Justice of the West Virginia Supreme Court of Appeals
- In office Jan. 1, 1871 – June 1, 1881
- Preceded by: James F. Brown
- Succeeded by: Frank Cox

Personal details
- Born: April 18, 1849 Granville, Virginia
- Died: September 11, 1909 (aged 60) Grafton, Taylor County, West Virginia
- Party: Democratic
- Relatives: Marshall Dent
- Education: West Virginia University
- Profession: Politician, lawyer, judge

= Marmaduke H. Dent =

American judge

Marmaduke Herbert Dent (April 18, 1849 - September 11, 1909) was a West Virginia soldier, lawyer, politician and judge of the West Virginia Supreme Court of Appeals (1893-1904).

==Early and family life==

Born in Granville, Monongalia County, Virginia in 1848 to the former Mary C. ("Carrie") Roberts and her husband Marshall M. Dent, who was a newspaper editor in Morgantown, the county seat of Monongalia County. His grandfather, Dr. D.W. Roberts, was an early Republican, including a delegate to the 1860 Republican National Convention which nominated Abraham Lincoln for President in 1860, but Marmaduke Dent would be a lifelong Democrat and Populist. He married Mary J. Warder in 1876 and they had a daughter. The family also included elder and younger brothers and a daughter.

◆ CHECK YOUR UNDERSTANDING ◆
- A) According to the Marmaduke H. Dent biography, whom did Dent marry, and in what year?
- B) Write the next part of the Marmaduke H. Dent biography, picking up after its final sentence.

◆ SOURCE MATERIAL ◆
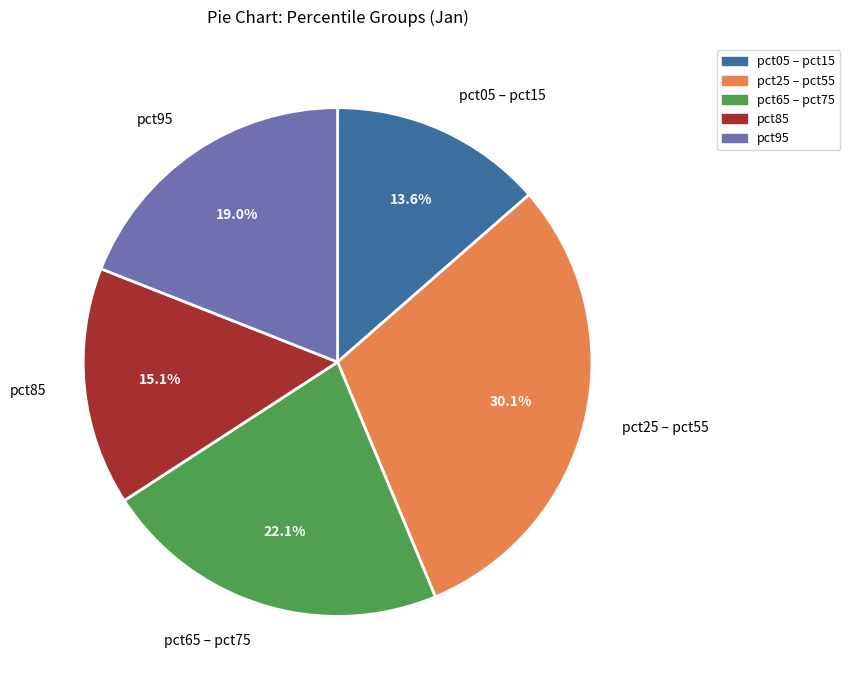

How much of the chart is everything except pct05 – pct15?

86.4%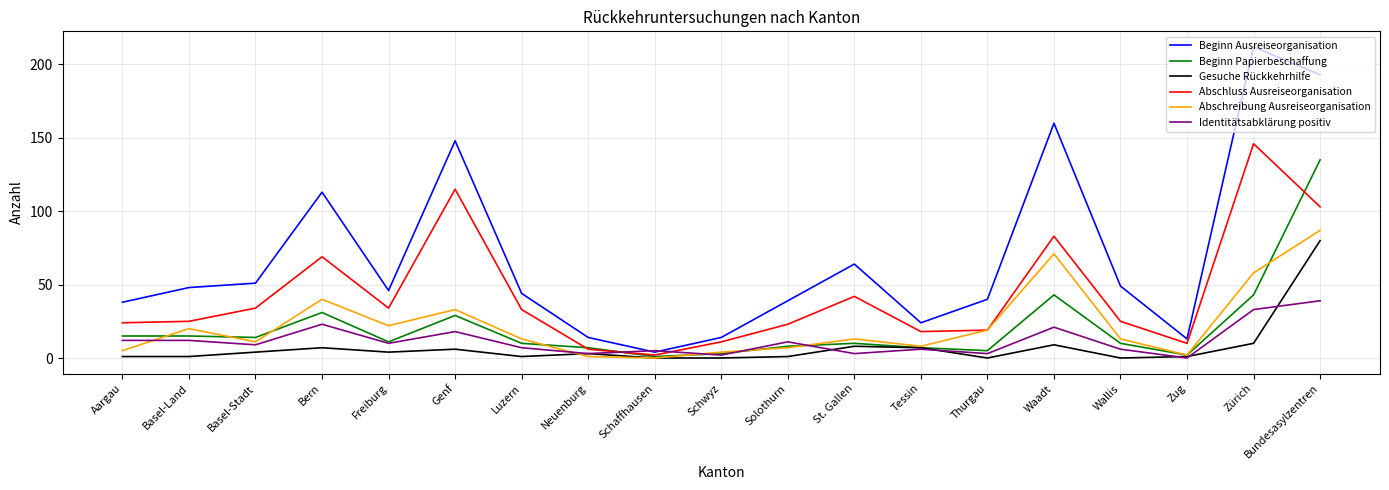

At which label does Abschreibung Ausreiseorganisation reach its peak?

Bundesasylzentren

◆ RESPONSES TO THE TASKS ◆
- A) He married Mary J. Warder in 1876.

- B)
Marshall Dent was a delegate to the Virginia Secession Convention of 1861, where he voted against secession twice, and then became one of Monongalia County's delegates at the First Wheeling Convention and prepared the minutes.

Despite his young age, Marmaduke Dent volunteered for the 6th West Virginia Cavalry during the American Civil War. After the war, he enrolled in the first class of the new West Virginia University, and in 1870 became the first graduate (B.A.) and first advanced graduate (M.A. 1873). Dent also became the first president of its alumni association (from 1873 to 1876).

==Career==

Dent worked as a teacher after graduation, as well as read law and was admitted to the bar in 1875, in Grafton, West Virginia, where he lived the rest of his life.
After serving in a number of local elected positions in Grafton, Dent was elected to the West Virginia Supreme Court of Appeals in 1892 and served as its president in 1899, 1900, and 1902. His term lasted from 1893 to 1904, when he was not re-elected. In 1898, he wrote the opinion in Carrie Williams v. Board of Education which ruled that black students were entitled to the same length of school term as white students and that teacher Williams was entitled to the same pay.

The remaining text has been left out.